Distributions of point charges Problem
$N$ point charges are distributed in the unit ball in $\mathbb{R}^k$, $k=2,3$. Given locations of the particles $x_1,\ldots,x_N$ the potential energy is
$E=\sum_{j=1}^{N-1}\sum_{k=j+1}^N |x_j-x_k|^{-1}$
where $|x_j-x_k|$ is Euclidean distance between $x_j$ and $x_k$. I'm interested in both the minimal value of $E$ over all possible locations of the particles in the unit ball and what this configuration looks like. 
On the Unit Interval
For $k=1$ the $N$ charges are distributed on the interval $[-1,1]$ according to the roots of the $N+1$th Chebshev polynomial. See: http://en.wikipedia.org/wiki/Chebyshev_polynomials#Roots_and_extrema
 A: The canonical thing to do for a question like this is to look at Neal Sloane's home page. Sure enough, there is a table giving some good arrangements.
http://neilsloane.com/electrons/index.html
This was indeed one of the links on the page in wok's answer, but it may be the most complete resource.

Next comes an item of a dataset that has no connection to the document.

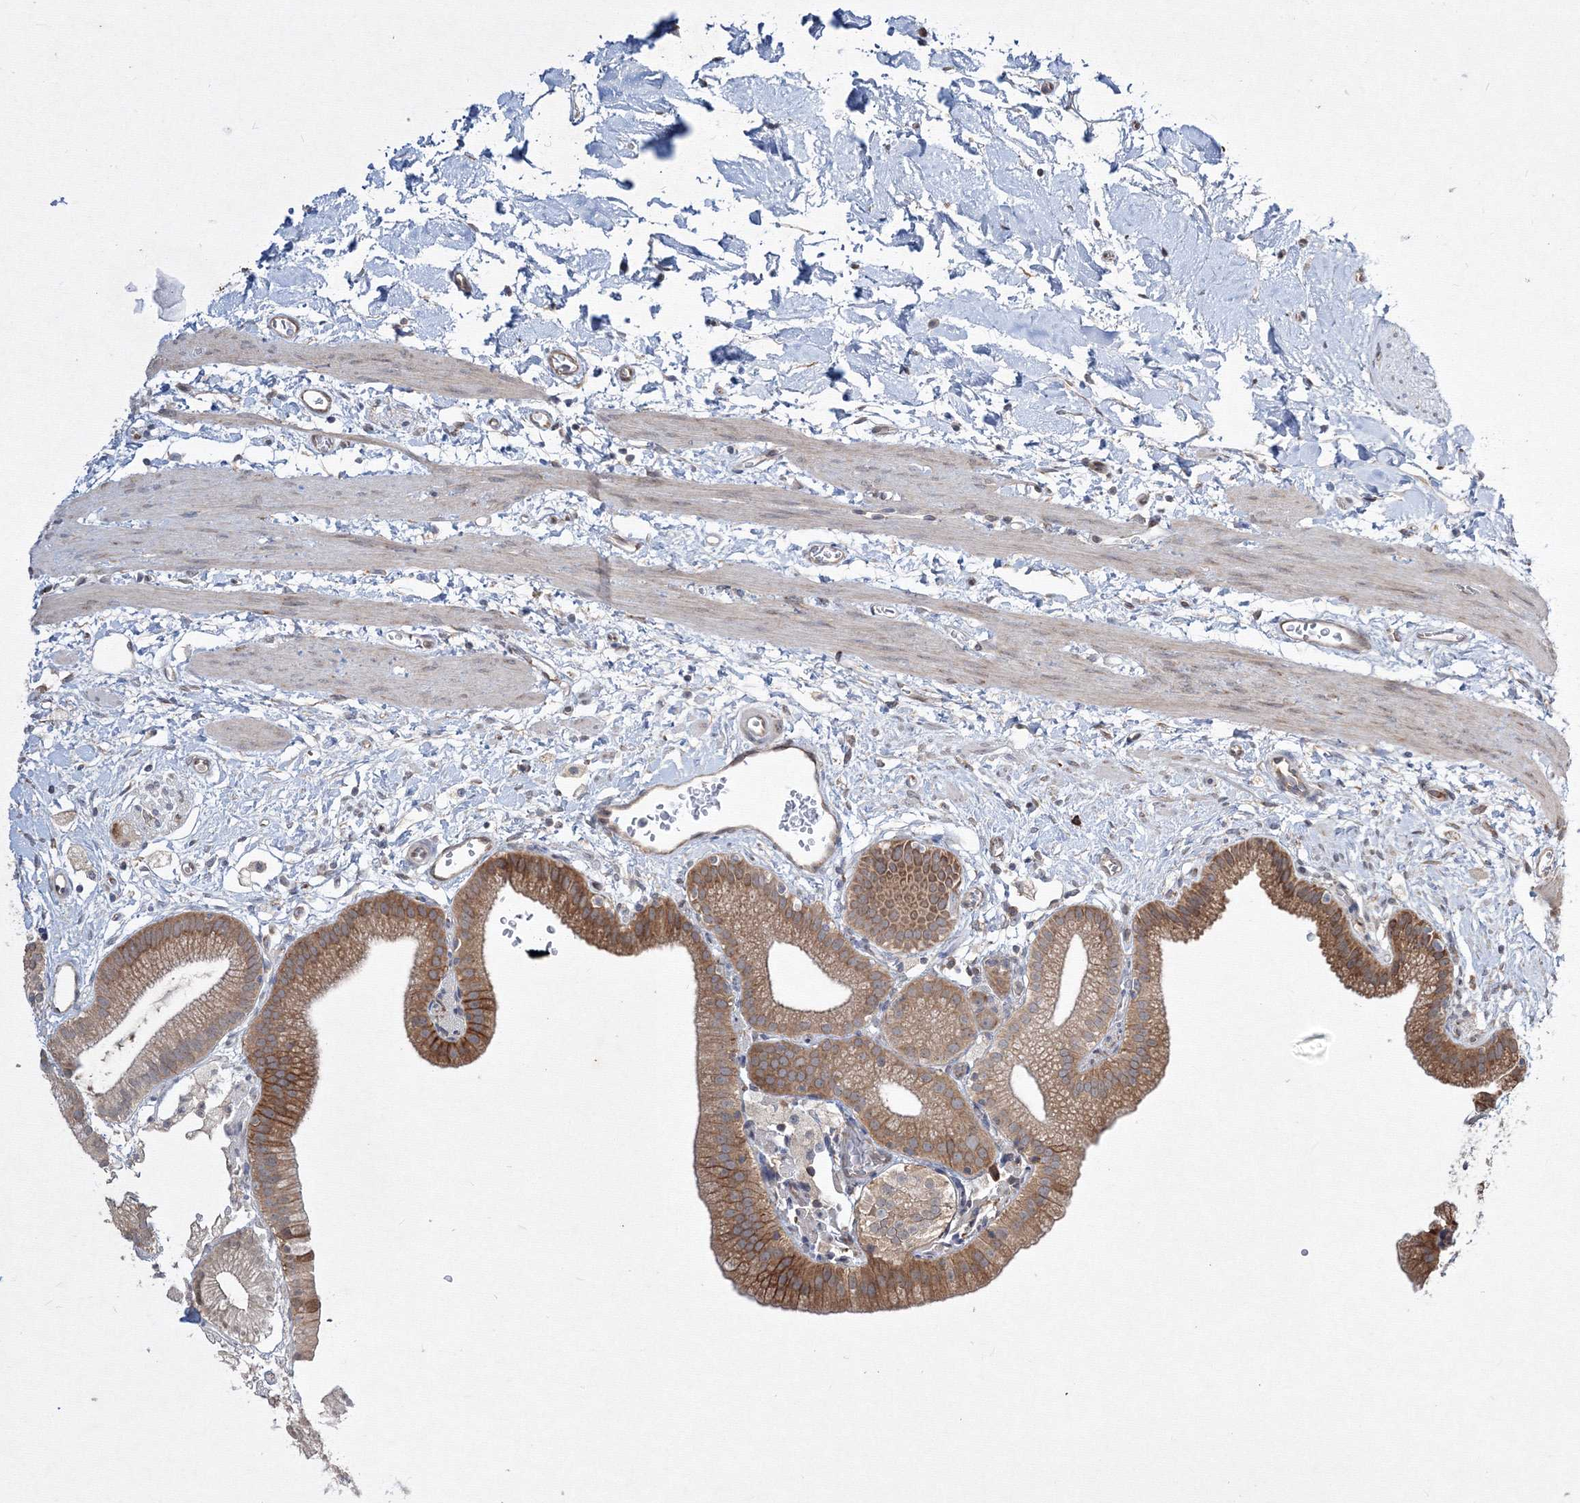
{"staining": {"intensity": "moderate", "quantity": ">75%", "location": "cytoplasmic/membranous"}, "tissue": "gallbladder", "cell_type": "Glandular cells", "image_type": "normal", "snomed": [{"axis": "morphology", "description": "Normal tissue, NOS"}, {"axis": "topography", "description": "Gallbladder"}], "caption": "A micrograph showing moderate cytoplasmic/membranous staining in about >75% of glandular cells in normal gallbladder, as visualized by brown immunohistochemical staining.", "gene": "FBXL8", "patient": {"sex": "male", "age": 55}}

A: You can look at one particular configuration at
"Animated (Java) Illustrations {of} 24 Electrons on a Sphere"
and a few more at
"Min-Energy Configurations of Electrons On A Sphere".
A: The most comprehensive webpage I have found is about evenly distributing N points on a sphere. To be more general, this is known as the seventh of Stephen Smale's problems: the "optimal" distribution of points on the 2-sphere. It is still unsolved.

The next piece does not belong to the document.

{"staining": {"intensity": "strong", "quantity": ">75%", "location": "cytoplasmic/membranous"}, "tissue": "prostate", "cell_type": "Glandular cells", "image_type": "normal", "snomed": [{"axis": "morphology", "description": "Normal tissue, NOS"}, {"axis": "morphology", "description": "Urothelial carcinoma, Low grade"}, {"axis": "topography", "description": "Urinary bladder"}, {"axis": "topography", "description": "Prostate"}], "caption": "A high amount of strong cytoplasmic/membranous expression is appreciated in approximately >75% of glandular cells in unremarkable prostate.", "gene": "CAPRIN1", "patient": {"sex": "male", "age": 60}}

A: This problem seems related to evenly distributing points across the surface of a sphere (specifically, that is very similar to your k=2 case). That problem is addressed in a programming competition challenge named PSPHERE at SPOJ. The solutions there are not public, but perhaps approaching the leading contestants on that particular challenge could prove helpful.